• The task
Output the listing lines as a Markdown table with the columns Row and Line. Start at the line containing "table_cell Le document", end at the line containing "table_cell [466, 125, 775, 207]", number each row, and leave out blank lines.

• Region and label listings
────

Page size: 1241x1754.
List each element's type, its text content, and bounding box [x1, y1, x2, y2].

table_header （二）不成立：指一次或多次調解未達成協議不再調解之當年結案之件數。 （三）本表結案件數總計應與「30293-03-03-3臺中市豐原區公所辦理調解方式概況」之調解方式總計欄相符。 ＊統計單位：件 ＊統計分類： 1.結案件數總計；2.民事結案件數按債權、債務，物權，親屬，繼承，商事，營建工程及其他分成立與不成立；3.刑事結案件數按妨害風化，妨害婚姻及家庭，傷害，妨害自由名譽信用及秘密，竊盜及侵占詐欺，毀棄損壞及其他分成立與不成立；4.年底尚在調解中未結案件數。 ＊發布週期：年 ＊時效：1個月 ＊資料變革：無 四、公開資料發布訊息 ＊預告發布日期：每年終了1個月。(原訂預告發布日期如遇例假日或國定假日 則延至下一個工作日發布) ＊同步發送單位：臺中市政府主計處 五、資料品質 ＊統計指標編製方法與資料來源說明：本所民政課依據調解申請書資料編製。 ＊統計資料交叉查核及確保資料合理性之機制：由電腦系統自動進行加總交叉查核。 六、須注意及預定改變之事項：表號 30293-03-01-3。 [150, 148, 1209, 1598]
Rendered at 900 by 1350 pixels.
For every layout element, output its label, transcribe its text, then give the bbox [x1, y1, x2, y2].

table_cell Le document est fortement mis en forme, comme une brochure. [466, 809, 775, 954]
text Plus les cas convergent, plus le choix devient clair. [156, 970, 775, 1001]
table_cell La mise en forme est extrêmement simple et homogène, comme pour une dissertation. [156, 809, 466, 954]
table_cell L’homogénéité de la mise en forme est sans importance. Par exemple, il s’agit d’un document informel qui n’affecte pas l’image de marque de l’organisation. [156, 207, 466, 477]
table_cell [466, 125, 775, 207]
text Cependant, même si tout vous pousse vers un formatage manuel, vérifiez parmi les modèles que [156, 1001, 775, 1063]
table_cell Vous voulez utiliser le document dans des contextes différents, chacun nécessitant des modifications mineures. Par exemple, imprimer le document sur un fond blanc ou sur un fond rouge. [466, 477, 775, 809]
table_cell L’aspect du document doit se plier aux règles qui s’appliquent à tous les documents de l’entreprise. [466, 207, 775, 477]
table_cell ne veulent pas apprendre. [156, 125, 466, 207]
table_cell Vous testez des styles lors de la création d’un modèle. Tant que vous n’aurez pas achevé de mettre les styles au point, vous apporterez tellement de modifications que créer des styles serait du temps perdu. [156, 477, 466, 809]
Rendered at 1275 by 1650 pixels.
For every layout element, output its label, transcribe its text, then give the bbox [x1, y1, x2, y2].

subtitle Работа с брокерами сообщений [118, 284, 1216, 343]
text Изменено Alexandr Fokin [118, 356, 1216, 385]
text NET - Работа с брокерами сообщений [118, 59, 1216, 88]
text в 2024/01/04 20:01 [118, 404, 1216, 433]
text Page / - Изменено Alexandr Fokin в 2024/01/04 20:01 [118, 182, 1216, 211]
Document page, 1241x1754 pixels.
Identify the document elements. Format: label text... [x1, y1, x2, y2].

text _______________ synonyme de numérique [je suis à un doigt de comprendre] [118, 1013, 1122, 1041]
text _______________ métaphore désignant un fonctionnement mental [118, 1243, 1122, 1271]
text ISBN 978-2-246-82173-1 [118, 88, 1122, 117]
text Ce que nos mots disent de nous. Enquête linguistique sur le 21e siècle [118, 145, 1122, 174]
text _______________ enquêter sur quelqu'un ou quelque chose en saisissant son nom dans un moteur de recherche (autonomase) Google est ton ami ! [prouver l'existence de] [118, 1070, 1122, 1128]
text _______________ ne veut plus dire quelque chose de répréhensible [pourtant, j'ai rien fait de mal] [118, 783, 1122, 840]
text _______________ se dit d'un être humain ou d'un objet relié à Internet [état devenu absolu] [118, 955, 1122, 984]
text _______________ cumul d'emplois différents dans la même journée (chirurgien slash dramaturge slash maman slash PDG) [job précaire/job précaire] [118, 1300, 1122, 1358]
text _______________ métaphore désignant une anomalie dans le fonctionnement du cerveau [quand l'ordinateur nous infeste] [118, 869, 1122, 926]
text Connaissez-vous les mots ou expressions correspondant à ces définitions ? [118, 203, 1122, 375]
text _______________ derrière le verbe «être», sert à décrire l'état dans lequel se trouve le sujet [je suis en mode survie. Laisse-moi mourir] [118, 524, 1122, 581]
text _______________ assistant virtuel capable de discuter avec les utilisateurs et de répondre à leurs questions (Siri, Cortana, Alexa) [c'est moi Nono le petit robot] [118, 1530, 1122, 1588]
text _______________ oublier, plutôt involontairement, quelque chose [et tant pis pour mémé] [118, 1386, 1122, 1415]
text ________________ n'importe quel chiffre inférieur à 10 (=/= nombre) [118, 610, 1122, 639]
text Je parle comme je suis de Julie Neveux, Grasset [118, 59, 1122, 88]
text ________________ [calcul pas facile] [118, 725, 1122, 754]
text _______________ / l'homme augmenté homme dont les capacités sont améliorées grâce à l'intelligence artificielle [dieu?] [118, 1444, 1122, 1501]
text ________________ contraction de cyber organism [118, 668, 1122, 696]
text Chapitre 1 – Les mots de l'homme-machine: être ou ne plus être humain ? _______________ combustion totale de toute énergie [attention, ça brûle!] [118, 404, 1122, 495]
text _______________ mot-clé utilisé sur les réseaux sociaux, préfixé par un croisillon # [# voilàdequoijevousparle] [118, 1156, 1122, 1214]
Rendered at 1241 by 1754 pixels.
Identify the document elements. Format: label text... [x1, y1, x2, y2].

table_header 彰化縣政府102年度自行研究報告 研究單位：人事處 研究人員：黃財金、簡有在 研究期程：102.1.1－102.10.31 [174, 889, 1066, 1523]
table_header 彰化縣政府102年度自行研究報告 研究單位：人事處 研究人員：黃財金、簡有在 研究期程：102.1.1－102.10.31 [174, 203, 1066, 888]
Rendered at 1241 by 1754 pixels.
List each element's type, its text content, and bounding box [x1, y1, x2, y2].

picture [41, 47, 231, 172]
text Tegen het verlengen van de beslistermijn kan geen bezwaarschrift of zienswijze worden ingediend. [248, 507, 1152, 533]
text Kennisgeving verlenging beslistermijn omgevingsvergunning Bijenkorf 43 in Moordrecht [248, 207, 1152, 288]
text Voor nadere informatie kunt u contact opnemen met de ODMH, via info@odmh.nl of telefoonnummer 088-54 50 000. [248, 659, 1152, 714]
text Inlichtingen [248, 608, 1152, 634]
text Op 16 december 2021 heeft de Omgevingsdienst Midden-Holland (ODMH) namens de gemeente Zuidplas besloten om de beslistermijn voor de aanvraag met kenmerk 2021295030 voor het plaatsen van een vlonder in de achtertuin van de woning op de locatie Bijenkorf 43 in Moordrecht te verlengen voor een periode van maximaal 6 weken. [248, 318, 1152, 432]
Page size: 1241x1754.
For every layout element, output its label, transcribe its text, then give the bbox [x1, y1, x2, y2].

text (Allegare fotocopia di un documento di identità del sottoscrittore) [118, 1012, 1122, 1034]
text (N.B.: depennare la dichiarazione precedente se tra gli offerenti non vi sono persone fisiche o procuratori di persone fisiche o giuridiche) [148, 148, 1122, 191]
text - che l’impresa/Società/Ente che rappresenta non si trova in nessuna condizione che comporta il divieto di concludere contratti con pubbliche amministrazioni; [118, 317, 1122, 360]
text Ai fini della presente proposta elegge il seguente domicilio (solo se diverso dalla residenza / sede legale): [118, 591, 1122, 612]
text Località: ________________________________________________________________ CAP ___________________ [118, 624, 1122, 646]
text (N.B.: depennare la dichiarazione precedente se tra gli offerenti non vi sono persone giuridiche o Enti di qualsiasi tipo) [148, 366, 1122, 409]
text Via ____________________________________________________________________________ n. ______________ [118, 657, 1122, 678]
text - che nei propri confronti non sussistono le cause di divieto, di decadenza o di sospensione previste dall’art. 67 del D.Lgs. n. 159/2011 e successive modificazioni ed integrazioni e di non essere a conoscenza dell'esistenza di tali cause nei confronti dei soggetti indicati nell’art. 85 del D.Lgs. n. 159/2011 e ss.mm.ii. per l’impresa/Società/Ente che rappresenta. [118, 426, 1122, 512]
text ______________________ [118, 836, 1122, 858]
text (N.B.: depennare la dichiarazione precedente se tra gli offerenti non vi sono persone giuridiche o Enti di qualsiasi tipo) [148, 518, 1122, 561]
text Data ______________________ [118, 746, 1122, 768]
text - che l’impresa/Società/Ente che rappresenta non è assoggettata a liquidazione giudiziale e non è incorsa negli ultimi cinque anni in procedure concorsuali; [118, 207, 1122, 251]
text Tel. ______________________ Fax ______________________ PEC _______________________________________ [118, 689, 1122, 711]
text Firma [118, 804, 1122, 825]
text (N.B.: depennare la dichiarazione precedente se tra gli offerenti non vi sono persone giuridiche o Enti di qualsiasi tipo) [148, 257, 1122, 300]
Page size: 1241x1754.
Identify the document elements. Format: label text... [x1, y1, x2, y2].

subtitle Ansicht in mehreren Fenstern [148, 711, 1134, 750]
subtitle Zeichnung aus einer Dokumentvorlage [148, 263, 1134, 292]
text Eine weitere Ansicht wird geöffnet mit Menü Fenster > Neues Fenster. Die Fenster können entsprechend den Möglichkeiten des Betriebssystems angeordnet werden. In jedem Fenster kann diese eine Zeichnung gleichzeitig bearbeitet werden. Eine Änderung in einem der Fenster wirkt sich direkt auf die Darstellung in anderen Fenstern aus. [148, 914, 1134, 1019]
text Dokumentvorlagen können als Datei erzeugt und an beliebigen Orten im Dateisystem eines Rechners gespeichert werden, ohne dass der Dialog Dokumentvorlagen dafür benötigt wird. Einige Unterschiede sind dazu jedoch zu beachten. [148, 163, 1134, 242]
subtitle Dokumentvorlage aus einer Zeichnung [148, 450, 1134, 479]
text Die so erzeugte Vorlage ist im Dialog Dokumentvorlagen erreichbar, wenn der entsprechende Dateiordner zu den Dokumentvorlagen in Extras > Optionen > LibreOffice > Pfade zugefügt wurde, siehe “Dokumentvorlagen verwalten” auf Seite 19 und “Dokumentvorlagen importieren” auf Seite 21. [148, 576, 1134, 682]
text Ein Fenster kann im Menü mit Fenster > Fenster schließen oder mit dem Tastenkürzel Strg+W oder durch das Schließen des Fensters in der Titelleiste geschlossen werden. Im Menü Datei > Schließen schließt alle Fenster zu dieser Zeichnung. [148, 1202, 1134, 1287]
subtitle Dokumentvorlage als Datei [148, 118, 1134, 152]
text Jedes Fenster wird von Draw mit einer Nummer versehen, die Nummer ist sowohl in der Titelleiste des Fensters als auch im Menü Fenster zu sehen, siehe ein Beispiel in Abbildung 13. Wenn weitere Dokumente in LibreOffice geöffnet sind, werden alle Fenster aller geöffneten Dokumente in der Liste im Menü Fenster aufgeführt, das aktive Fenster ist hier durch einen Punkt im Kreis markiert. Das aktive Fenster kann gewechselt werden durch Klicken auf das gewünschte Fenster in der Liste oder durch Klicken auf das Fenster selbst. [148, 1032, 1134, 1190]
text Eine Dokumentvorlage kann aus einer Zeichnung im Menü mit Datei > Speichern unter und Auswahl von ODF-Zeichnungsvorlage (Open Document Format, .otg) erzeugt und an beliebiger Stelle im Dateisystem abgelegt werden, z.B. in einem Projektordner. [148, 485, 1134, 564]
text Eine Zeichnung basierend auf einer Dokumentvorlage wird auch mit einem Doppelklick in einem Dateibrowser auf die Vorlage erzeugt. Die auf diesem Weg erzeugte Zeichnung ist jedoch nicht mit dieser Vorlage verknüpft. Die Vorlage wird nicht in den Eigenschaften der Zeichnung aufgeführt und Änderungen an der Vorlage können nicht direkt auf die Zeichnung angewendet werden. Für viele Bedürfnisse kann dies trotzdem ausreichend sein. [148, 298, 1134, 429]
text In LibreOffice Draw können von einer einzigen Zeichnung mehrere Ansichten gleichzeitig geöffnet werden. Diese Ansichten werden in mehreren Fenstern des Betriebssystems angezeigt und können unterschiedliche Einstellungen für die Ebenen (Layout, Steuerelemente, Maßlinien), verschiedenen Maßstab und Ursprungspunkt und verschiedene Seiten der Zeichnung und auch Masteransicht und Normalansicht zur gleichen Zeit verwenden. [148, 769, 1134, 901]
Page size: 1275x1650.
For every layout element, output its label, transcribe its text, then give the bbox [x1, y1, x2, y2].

────

• Complete output
| Row | Line |
|---|---|
| 1 | table_cell Le document est fortement mis en forme, comme une brochure. [466, 809, 775, 954] |
| 2 | text Plus les cas convergent, plus le choix devient clair. [156, 970, 775, 1001] |
| 3 | table_cell La mise en forme est extrêmement simple et homogène, comme pour une dissertation. [156, 809, 466, 954] |
| 4 | table_cell L’homogénéité de la mise en forme est sans importance. Par exemple, il s’agit d’un document informel qui n’affecte pas l’image de marque de l’organisation. [156, 207, 466, 477] |
| 5 | table_cell [466, 125, 775, 207] |